Marinoff has much more to say about education, as do I, but let us leave it here for now. There is much work to be done if we are going to fix education. Are you ready to do something?
4 comments:
At the time I didn't know it, but I think now I was lucky that I did so poorly in high school and thus could only get into a lower-tier college. My professors there did assign the very classics to us that you mention. This was the early 80s, though, so maybe times have changed.
Sadly, they have changed. You were lucky in the fact that the anti-Western postmodern curriculum had not yet trickled down to the lower-tier colleges. Sadly, they have since then.
Hi Dr. T,
I am sorry not to have gotten back to you as promised earlier and I still have much to read of what you have written.
I graduated from high school in 1961, and my following degrees came in 1969, 1976, and 1994--by far the easiest was the latest (in Ed--the first two in English); and I was luckily steeped in the classics from my own family and through my first two degrees.

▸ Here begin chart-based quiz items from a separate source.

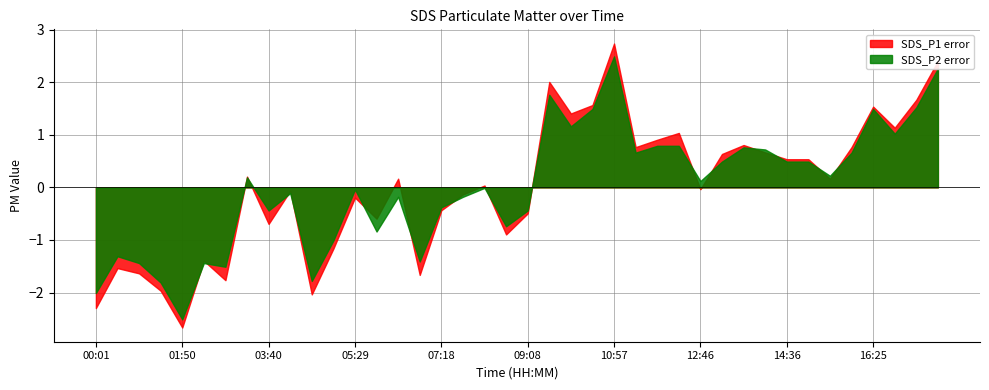

How many lines are shown in the chart?

2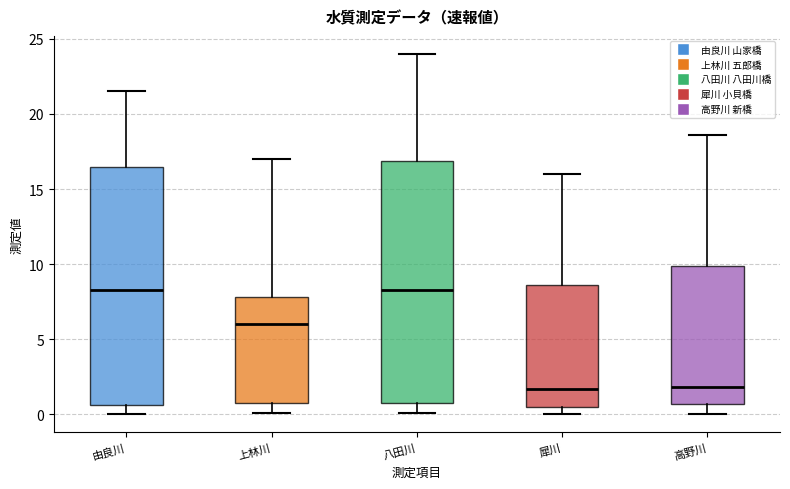

Reading left to right, read every box against the y-axis: the position of its median line, the range the box covers, and the ends of its whiskers. The values are not printed on the chart, so give them approximately, as read against the axis.

由良川: median 8.5, box 0.5 to 16.5, whiskers 0.0 to 21.5
上林川: median 6.0, box 1.0 to 8.0, whiskers 0.0 to 17.0
八田川: median 8.5, box 1.0 to 17.0, whiskers 0.0 to 24.0
犀川: median 1.5, box 0.5 to 8.5, whiskers 0.0 to 16.0
高野川: median 2.0, box 0.5 to 10.0, whiskers 0.0 to 18.5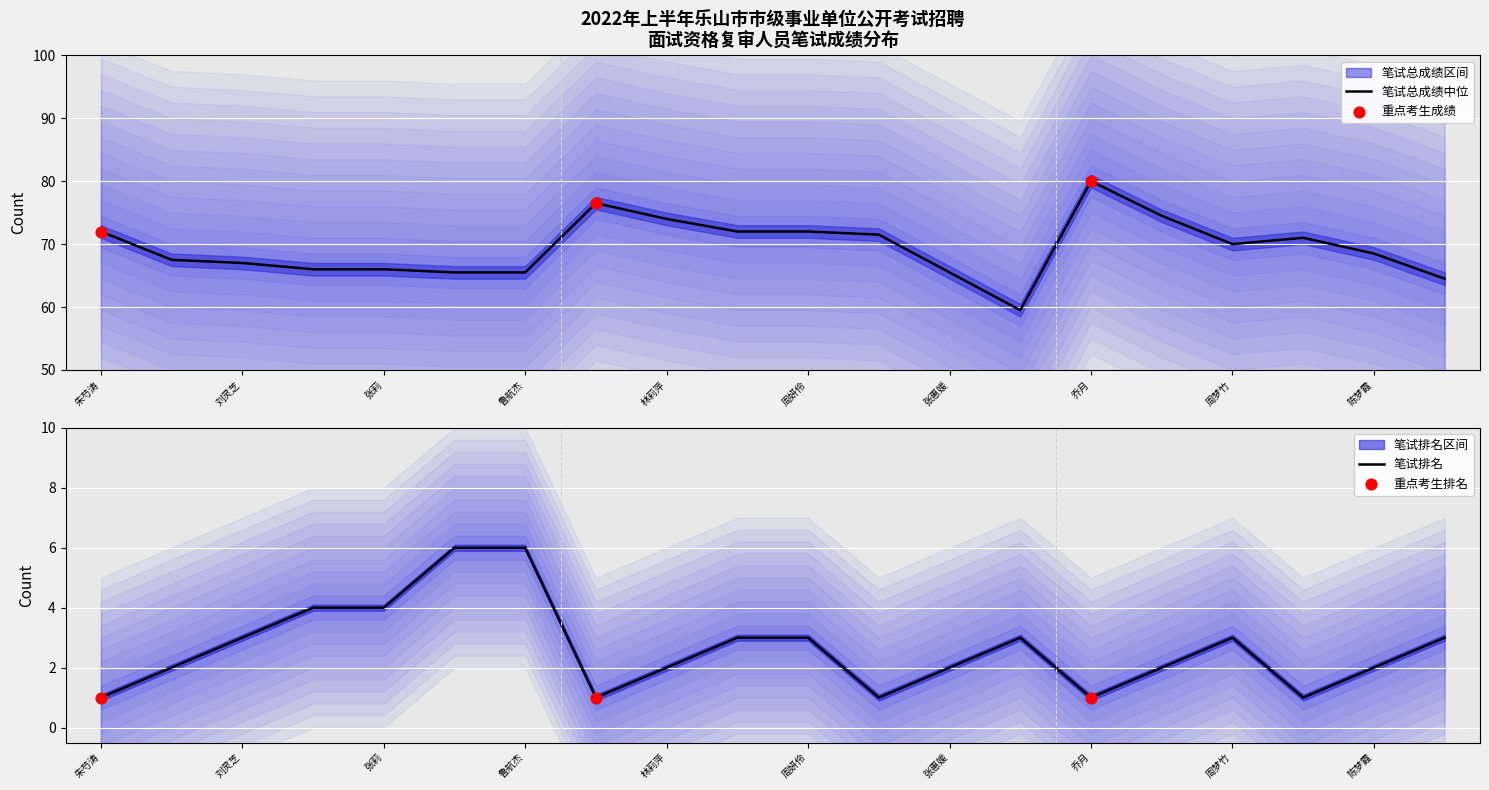

Which series contains the lowest Y value?

笔试排名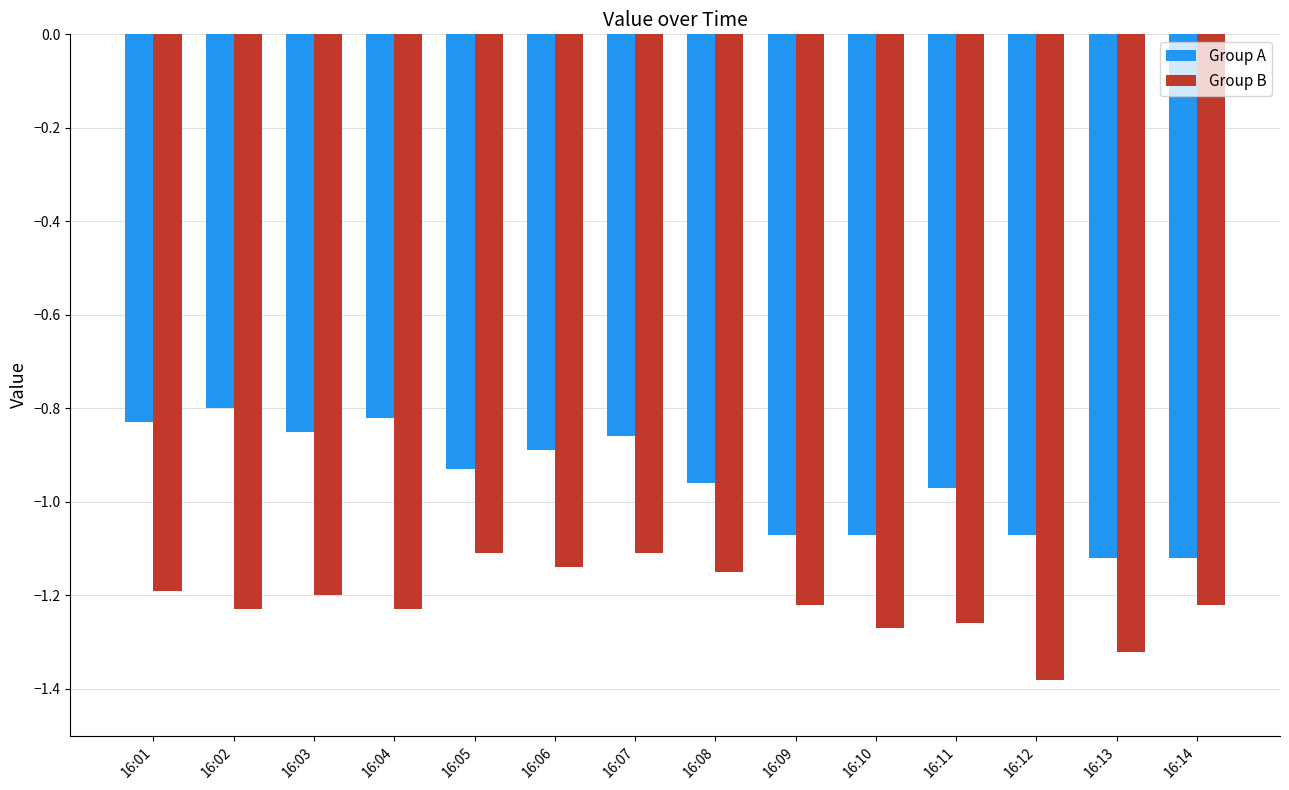

Rank the series by their average value, from highest to lowest.

Group A, Group B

I am working on writing a future-looking Doing Dewey in the 21st century, so your ideas on education are very interesting to me. Have you read Fred Turner's Design for a New Academy? (Harper's, 1986)Do so!--maybe he told you all about it in class. How lucky you were to have run into him (I can say the same for myself). Self esteem cannot be "taught". It is the result of have done something you are proud of. In an atmosphere where ALL are "special" how can one know when to be proud of one's self? Alas, it's pathetic, the torpid apathy abounding in our schools--so sad for the inmates. Luckily, we have the FUTURE--and it's upon us. Go on, good knight, to battle! You write well!
Thank you, Mary, for the encouragement. I have read most of what Fred has written, and I have read that particular essay twice already. I was very lucky to have had Fred for classes and on my dissertation committee. He even came to my wedding. He's a wonderful man, aside from being a genius and a strong influence on me.